**TASK BRIEF**
Reproduce word for word everything in the film review below, from "The reflex grip" down to "a bit ambiguous).".

**PAGE EXTRACT**

.....

The reflex grip seems to be one of the two themes running through this black comedy (is it really a comedy? I'm not sure; Herzog defies easy genre) about three of life's rejects: Eva the prostitute (Eva Mattes), the tiny ancient eccentric Mr. Scheitz (Clemens Scheitz), and Bruno. Chased out of Berlin by thugs, they migrate to Wisconsin to begin a new life, only to discover that there are new and unfamiliar threats. In Berlin, Bruno tells Maria in one particularly engaging scene, the Nazis brutally broke bodies. Here, in the U.S., Americans politely break the spirit.
Still, the three characters' reflex grip tightens in rebellion against their fate. Eva runs away from the worsening situation; Mr. Scheitz turns bandito; and Bruno, refusing to capitulate, asserts his grip by killing himself (presumably; it's a bit ambiguous).

.....

**ENTRIES SHOWN**

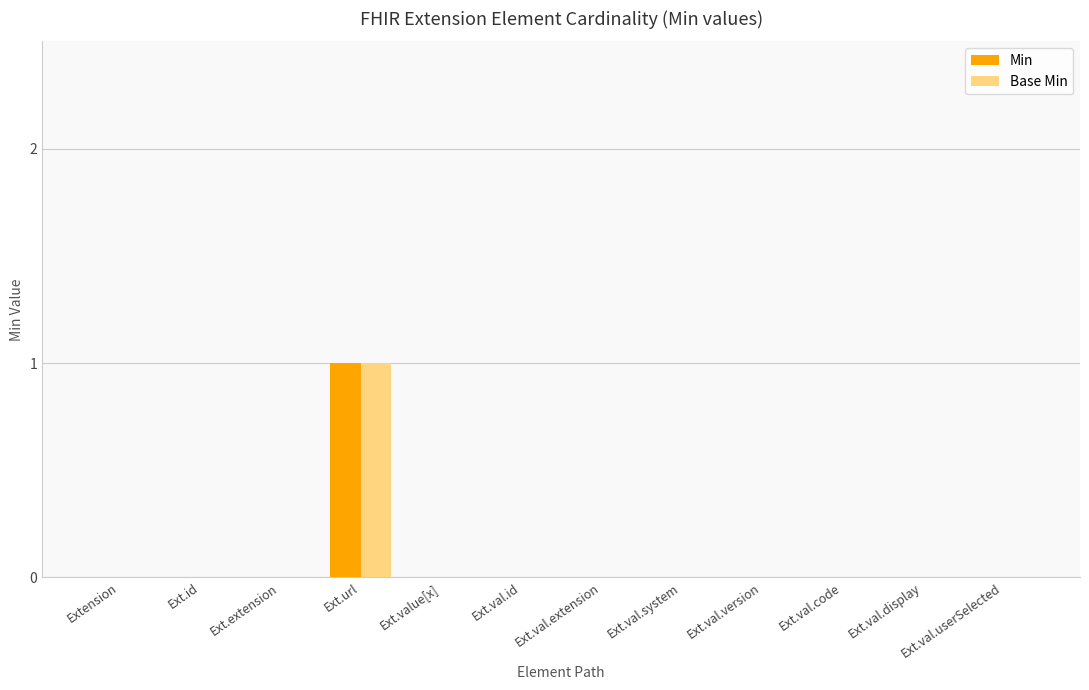

Reading left to right, transcribe all the data shown in this chart.

Min: Extension=0	Ext.id=0	Ext.extension=0	Ext.url=1	Ext.value[x]=0	Ext.val.id=0	Ext.val.extension=0	Ext.val.system=0	Ext.val.version=0	Ext.val.code=0	Ext.val.display=0	Ext.val.userSelected=0
Base Min: Extension=0	Ext.id=0	Ext.extension=0	Ext.url=1	Ext.value[x]=0	Ext.val.id=0	Ext.val.extension=0	Ext.val.system=0	Ext.val.version=0	Ext.val.code=0	Ext.val.display=0	Ext.val.userSelected=0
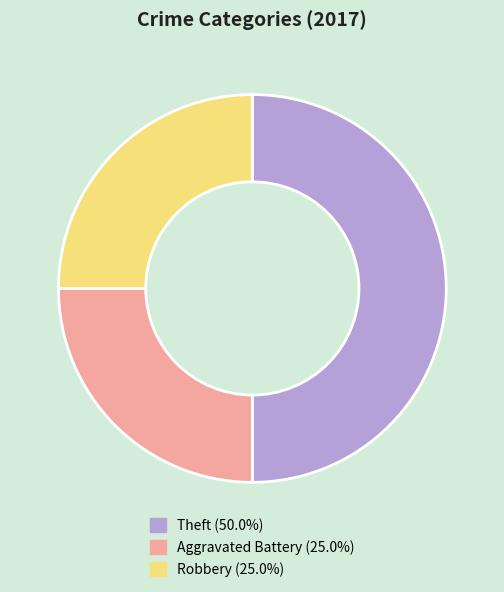

What is the ratio of the value at Aggravated Battery to the value at Robbery?

1.0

.....

**OUTPUT OF THE EXERCISE**
The reflex grip seems to be one of the two themes running through this black comedy (is it really a comedy? I'm not sure; Herzog defies easy genre) about three of life's rejects: Eva the prostitute (Eva Mattes), the tiny ancient eccentric Mr. Scheitz (Clemens Scheitz), and Bruno. Chased out of Berlin by thugs, they migrate to Wisconsin to begin a new life, only to discover that there are new and unfamiliar threats. In Berlin, Bruno tells Maria in one particularly engaging scene, the Nazis brutally broke bodies. Here, in the U.S., Americans politely break the spirit.
Still, the three characters' reflex grip tightens in rebellion against their fate. Eva runs away from the worsening situation; Mr. Scheitz turns bandito; and Bruno, refusing to capitulate, asserts his grip by killing himself (presumably; it's a bit ambiguous).